Leadership in the 21st century
As the twentieth century closes, we may be witnessing also the end of the old order.
Security as we know it now involves not only the military—but also politics, the economy and the cohesion of the national community.
The threats we face now include environmental degradation, dangerous drugs, modern plagues like AIDS; computer crime and criminal syndicates.
Technology has also changed the lifestyles of people and, consequently, the environment in which the leader works.
Technology has also changed the way we conduct business, the way we communicate with people, and the way leaders lead. Television has become the primary medium for reaching national constituencies. Information is empowering local communities, and preventing the rise of new authoritarian systems.
Globalization also brings greater political interaction among nations. Globalization of the world economy forces leaders to look to beyond national boundaries—to become sensitive to regional associations and global trends.
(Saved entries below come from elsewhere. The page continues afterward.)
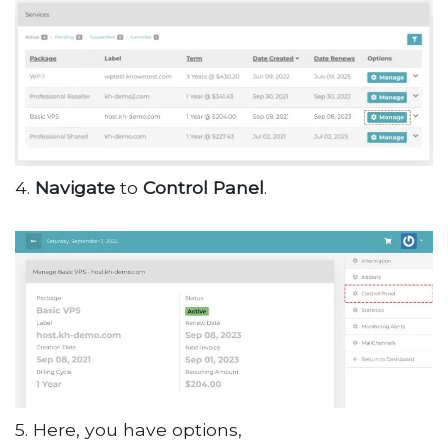
4.
Navigate
to
Control
Panel
.
5. Here, you have options,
Neither the Asia-Pacific Economic Cooperation nor the ASEAN Regional Forum would have been possible in an earlier time.
Rise of interdependence
Increasing interdependence calls on us to reexamine even the dominant ideology of the past 200 years—nationalism—which conventionally sees one’s country as the center of the universe.
Eventually our peoples must shift the reference point of their corporate loyalty from its traditional location in the nation-state to the region as a whole.
Our strategic environment has also changed. The last superpower—the United States—is scaling down its military forces in Asia-Pacific. Regional powers—Japan, China, Russia, India, Indonesia, Australia—are emerging, in a complex relationship.
Against this background, our leaders in the coming century must begin to think of a workable alternative to the isolation of the nation-state system. This will probably make necessary the maintenance of a volunteer force responsible to the United Nations—to preserve peace and save lives in the world’s zones of turmoil.
In places where there has been no or little social and economic development, international relations have really changed little since the Athenians lectured the Melians on Realpolitik 2,400 years ago: “The strong do what they can and the weak suffer what they must.”
Now to sum up my message here—as I traveled the long road from cadetship to the Presidency of my country, I have discovered that while “leadership” is an admirable human trait, it is also a state of mind.
Often the leader himself does not know what qualities he possesses until he is put to the test.
Here, in this sheltered life of the Academy, you have the luxury of time—of contemplation. That luxury you will never have in the outside world.
I urge you then to develop your skills to their utmost, developing your leadership qualities with dedication, patience and fortitude.
The power of prayer
Finally—If you should ever find yourself in what Sun Tzu calls “desperate ground”—where you have no other recourse but to stand and fight—then seek the power of prayer.
Just before daybreak on February 24,1986, when our 250-odd mutineers, barricaded at Camp Crame along EDSA Avenue in Quezon City, awaited attack from a full Marine regiment reinforced by armor and an assault by a helicopter strike wing—after we have said goodbye to one another—each of us sought comfort in our own ways. I myself turned in my solitude to Psalm 91, which I regard as the soldier’s psalm:
I will say of the Lord, “He is my refuge and my fortress, my God, in whom I trust . . . .”
You will not fear the terror of night; nor the arrow that flies by day . . . .
A thousand may fall at your side, ten thousand at your right hand, but it will not come near you.
Now—let me thank the Australian Defence Force Academy for asking me here—and for enabling me to speak before the corps of cadets.
The Philippine Military Academy has a fine tradition, which allows every visiting head of state to grant amnesty to all cadets under punishment for demerits. If this is a tradition also of this Academy, then I should wish to invoke my privilege. If it is not, perhaps there is always a first time.
If you agree, I authorize you to yell.